Microsegmentation gives organizations an auditable way to isolate workloads and secure them individually. Before microsegmentation can be implemented, however, a network map that visiualizes the number of open communication pathways between network resources must be created. Using automation, companies can quickly see the thousands upon thousands of potential communication paths between applications, workloads, and data sources. The vast majority of these paths are unnecessary for normal business operations and only serve to increase the attack surface area.

The key to creating an effective microsegmentation plan is shutting down unnecessary pathways and leaving open only the ones necessary for operation. Reducing the number of pathways gives the organization the ability to restrict access and reduce the potential avenues of attack to a manageable volume.

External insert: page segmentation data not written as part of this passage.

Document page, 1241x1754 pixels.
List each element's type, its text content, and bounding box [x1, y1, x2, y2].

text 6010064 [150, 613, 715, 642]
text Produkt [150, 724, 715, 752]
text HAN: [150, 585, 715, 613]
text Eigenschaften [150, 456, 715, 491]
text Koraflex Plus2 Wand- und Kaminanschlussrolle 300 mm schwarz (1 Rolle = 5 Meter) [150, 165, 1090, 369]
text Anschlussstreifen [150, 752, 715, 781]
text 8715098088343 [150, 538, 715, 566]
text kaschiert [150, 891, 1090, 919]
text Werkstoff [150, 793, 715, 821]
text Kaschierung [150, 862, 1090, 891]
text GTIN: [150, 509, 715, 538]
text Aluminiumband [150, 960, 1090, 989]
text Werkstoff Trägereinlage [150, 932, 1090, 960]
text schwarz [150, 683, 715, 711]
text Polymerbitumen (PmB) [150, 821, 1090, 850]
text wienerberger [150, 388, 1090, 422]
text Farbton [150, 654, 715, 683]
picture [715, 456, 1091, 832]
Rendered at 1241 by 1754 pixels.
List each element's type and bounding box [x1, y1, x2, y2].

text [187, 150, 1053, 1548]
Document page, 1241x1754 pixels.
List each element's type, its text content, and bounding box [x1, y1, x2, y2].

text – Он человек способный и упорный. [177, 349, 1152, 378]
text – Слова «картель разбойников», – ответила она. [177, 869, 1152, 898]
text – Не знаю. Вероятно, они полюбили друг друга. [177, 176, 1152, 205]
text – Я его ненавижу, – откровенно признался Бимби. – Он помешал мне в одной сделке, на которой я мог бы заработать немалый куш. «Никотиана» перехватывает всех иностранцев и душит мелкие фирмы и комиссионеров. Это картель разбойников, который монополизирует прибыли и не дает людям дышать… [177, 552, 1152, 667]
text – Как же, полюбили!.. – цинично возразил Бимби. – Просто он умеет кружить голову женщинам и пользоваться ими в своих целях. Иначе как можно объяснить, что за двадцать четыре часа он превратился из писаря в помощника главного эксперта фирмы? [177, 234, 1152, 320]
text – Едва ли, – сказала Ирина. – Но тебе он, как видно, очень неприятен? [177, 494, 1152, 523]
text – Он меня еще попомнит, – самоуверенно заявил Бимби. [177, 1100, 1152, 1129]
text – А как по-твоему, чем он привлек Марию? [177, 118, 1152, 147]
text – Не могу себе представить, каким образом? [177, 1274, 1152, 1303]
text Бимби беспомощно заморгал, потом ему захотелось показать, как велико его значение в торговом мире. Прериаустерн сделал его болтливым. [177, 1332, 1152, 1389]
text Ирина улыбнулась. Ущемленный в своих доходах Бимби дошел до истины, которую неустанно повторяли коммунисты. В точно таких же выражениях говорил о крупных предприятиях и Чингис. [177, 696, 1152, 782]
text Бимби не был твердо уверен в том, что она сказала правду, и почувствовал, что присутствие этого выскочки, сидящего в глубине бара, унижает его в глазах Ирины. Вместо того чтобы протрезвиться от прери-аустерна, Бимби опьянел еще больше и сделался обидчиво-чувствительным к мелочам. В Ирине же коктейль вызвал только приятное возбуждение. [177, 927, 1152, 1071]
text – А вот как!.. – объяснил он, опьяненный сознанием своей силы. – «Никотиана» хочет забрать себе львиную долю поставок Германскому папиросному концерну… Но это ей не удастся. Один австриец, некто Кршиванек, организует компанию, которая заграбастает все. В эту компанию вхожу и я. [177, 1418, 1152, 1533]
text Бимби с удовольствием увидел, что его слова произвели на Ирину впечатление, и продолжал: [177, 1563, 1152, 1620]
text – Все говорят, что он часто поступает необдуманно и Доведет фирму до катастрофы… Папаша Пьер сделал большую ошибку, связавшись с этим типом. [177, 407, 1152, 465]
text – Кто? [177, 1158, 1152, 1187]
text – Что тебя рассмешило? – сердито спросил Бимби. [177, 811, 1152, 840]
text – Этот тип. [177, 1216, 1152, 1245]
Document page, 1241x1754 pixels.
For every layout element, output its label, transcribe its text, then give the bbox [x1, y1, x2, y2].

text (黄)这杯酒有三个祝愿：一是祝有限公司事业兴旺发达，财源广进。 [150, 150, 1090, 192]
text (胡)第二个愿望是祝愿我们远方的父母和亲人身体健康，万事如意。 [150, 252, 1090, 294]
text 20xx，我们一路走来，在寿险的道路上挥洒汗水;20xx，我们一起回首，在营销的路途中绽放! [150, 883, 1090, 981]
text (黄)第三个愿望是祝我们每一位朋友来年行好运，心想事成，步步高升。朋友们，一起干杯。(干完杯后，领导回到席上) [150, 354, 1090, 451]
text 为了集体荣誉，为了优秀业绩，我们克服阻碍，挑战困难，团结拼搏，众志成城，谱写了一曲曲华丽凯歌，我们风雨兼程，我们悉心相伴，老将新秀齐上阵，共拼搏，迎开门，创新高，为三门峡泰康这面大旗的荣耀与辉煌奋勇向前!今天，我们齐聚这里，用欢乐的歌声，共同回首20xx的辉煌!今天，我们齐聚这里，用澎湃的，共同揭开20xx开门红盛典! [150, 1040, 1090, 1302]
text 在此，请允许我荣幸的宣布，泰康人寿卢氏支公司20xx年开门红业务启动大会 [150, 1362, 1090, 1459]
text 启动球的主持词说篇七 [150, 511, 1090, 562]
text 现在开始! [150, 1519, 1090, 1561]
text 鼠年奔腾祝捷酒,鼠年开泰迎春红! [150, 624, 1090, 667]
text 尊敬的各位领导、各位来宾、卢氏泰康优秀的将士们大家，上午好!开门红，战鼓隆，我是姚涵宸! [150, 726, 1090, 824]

Once the organization has mapped the network and removed unnecessary attack surface, it can start to build segments of data, applications, or workloads based on business requirements. These “collections” are protected by policies determined by the identities of communicating entities. As opposed to traditional microsegmentation that repurposes firewalls and uses IP addresses as its primary control mechanism, modern — and effective — microsegmentation divorces the control plane away from the network.

Because today’s cloud and container networks are dynamic and auto-scaling, the only way to ensure consistent, manageable protection for business-critical applications is to move the control plane to what’s communicating instead of how it’s communicating. This way, when the underlying network changes, policies remain enforced. Identity-based microsegmentation provides gap-free coverage and ensures that only applications and services verified through zero trust-controls are communicating on the network. This means that, regardless of the volume and variety of vulnerabilities and threats against enterprise networks, applications, and data, companies can be certain cyber attacks are prevented from causing a breach.

The five most common threats

Once deployed, zero trust- and identity-based microsegmentation can help security teams defend against five of the most common types of threats:

● Nation-state attacks

● Advanced persistent threats (APTs)

● Ransomware

● Misconfigurations

● Malicious insiders

The first three types are essentially three different flavors of the same attack. It is commonly assumed that many of the recent high-profile ransomware attacks have been backed by nation-state bad actors. As with any APT, the attackers will relentlessly probe a targeted network and eventually gain entry, typically through the first compromised host. They then patiently "live off the land" using administrative tools already on the system or elevated permissions via stolen credentials to infiltrate deeper and infect more hosts on the network.

In the case of misconfiguration, the zero trust approach to security prevents a careless mistake from turning into a costly data exposure. Because modern microsegmentation policies are based on an analysis of actual network traffic, it is a "catch-of-last-resort" for misconfiguration of infrastructure, servers, and workloads, preventing anomalous communications.

As for insider threats, just as zero trust prevents anomalous network traffic caused by human error, it also prevents anomalous traffic caused by human malfeasance.

Cybersecurity threats such as nation-state attacks, APTs, ransomware, misconfigurations, and malicious insiders are not to be taken lightly. They can inflict enormous damage on organizations. However, with microsegmentation and a zero trust approach, companies can prevent unauthorized software (such as malware) from communicating on the network, restrict access to critical applications to only the verified resources requesting access, and reduce the network attack surface without adding complexity. While traditional microsegmentation has historically provided little provable ROI, zero trust, identity-based microsegmentation is easy to implement and manage, and it delivers immediate, demonstrable results. Modern microsegmentation doesn’t just eliminate flat networks by adding a layer of protection directly around applications. It removes the reliance on the network elements — which are unstable and unreliable in cloud and containers — and guarantees that cyber criminals can’t cause a breach.